---- Source material

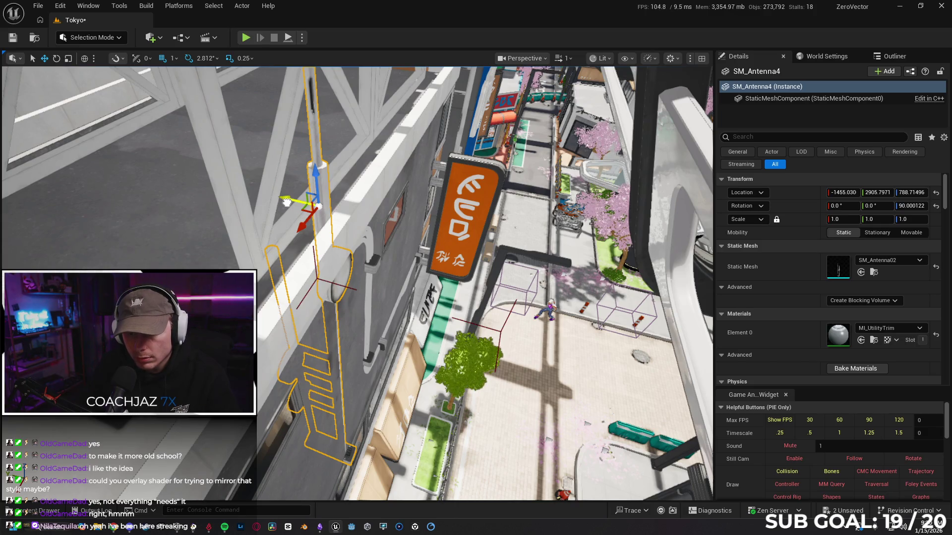
{"action": "left_click_drag", "start_coordinate": [409, 293], "coordinate": [408, 292]}
{"action": "left_click_drag", "start_coordinate": [395, 337], "coordinate": [401, 327]}
- Relock the building's 153-object group from the antenna's Groups > Lock menu
{"action": "right_click", "coordinate": [372, 327]}
{"action": "mouse_move", "coordinate": [456, 412]}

--------

__Exercise instructions__: Count the lines in the records above that contain the word "action", and reply with only that number.

__Expected output__: 4